In the derelict Hafod mansion Edwin Smith / RIBA Collections

In the derelict Hafod mansion, a damaged oil painting still hangs on the wall in 1957               Photo Edwin Smith / RIBA Collections

 

Also in the collection are pictures of the architectural splendours now lost, including a detail of the domed roof the ante room to the side of the Octagon library, now ruptured  to the sky.

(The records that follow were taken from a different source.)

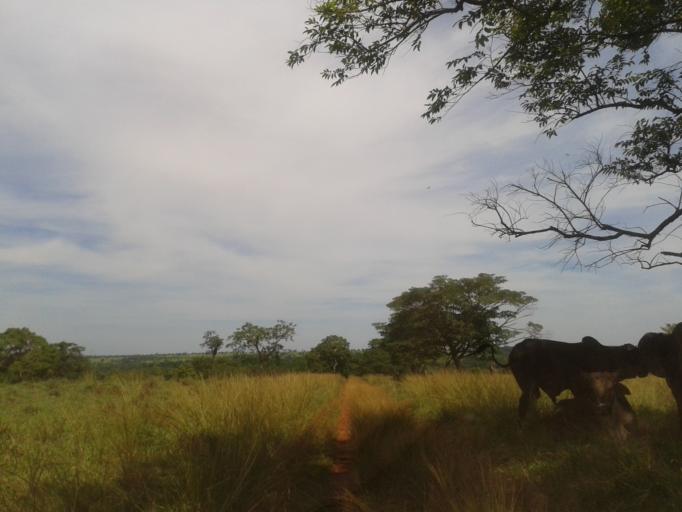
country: BR
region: Minas Gerais
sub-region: Santa Vitoria
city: Santa Vitoria
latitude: -19.1286
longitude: -50.5515
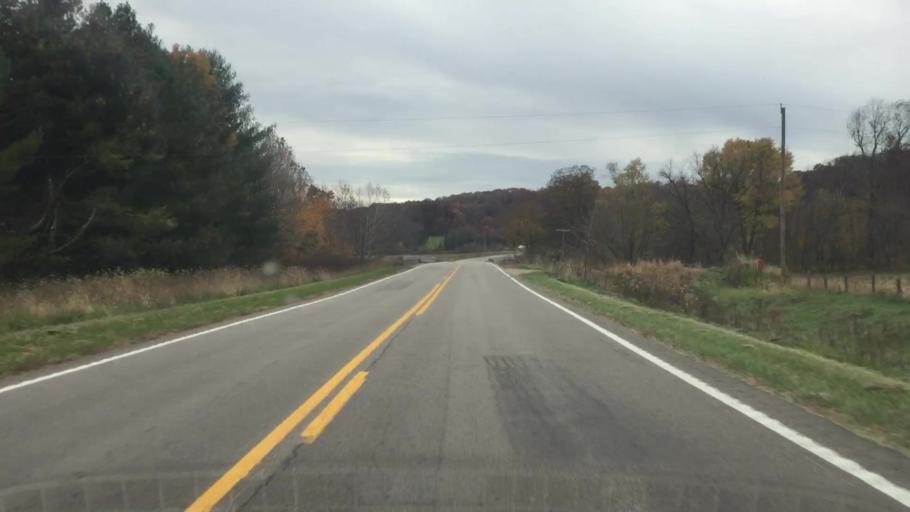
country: US
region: Missouri
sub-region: Gasconade County
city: Hermann
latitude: 38.7179
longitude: -91.6585
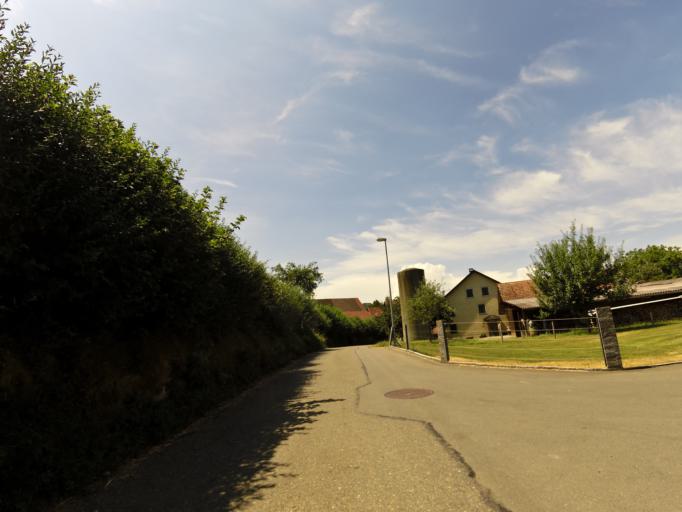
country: CH
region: Aargau
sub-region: Bezirk Bremgarten
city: Bremgarten
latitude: 47.3318
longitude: 8.3470
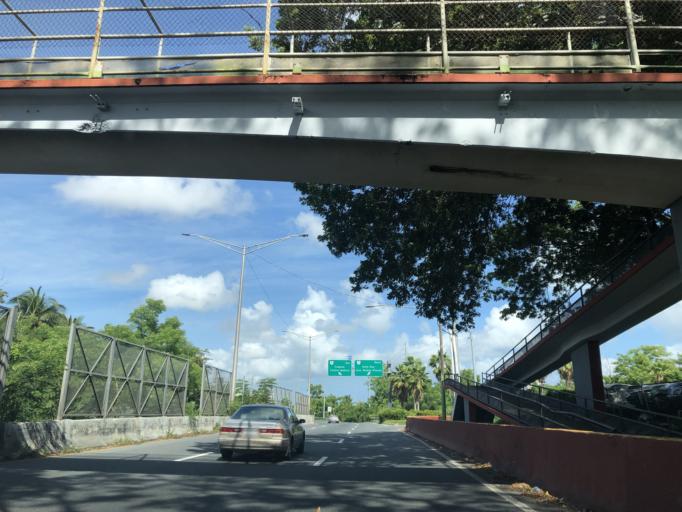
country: PR
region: Trujillo Alto
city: Trujillo Alto
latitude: 18.3963
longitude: -66.0526
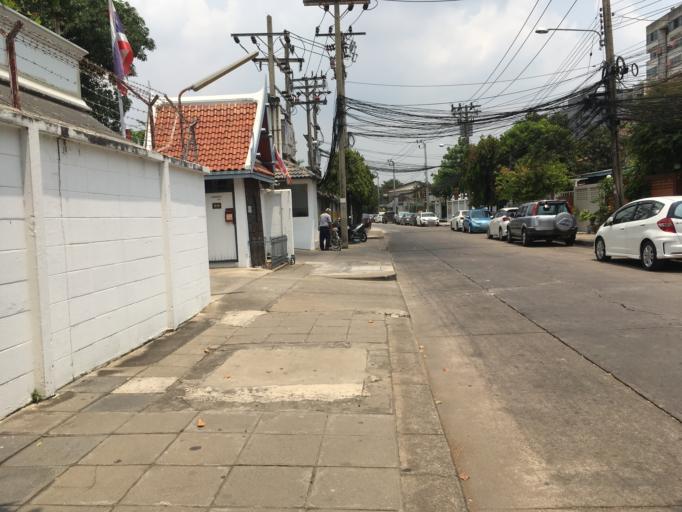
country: TH
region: Bangkok
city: Phaya Thai
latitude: 13.7918
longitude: 100.5448
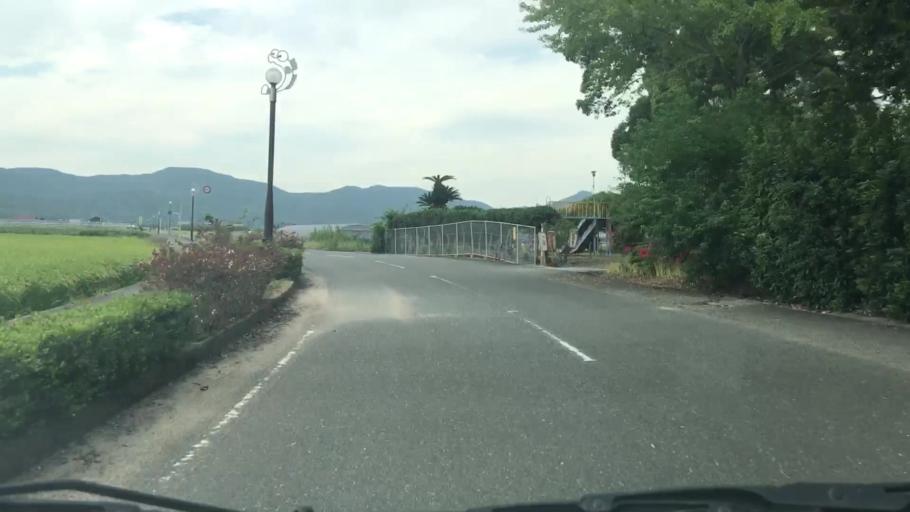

A view through the roof of the octagon library. Edwin Smith / RIBA Collections

Hafod.  A view through the roof of the ante room adjoining octagon library.                                                                    Photo:       Edwin Smith / RIBA Collections

Edwin Smith / RIBA Collections

Hafod. The garden terrace had been long neglected by 1957                                            Photo:Edwin Smith / RIBA Collections

 

The decaying steps leading from the former lawn, the broken windows and rubble of plaster on the floor are perhaps the best evidence that by 1957 Hafod was indeed very far gone.  Today the rubble is overgrown by trees.  Only the cellar remains, with a crust of broken wine bottles scattered below the wine racks, and a slew of rubble blocking the cellar steps.  A few years ago it was briefly possible to walk along these damp subterranean corridors, but the only inhabitants are bats and the makeshift entrance is barred by a sturdy gate to prevent risk to unwary explorers.

In the Hafod cellars 2006

In the Hafod cellars 2006

In the case of Pengraig Draw, the past has been totally obliterated by modernity.  At Hafod it remains hauntingly present.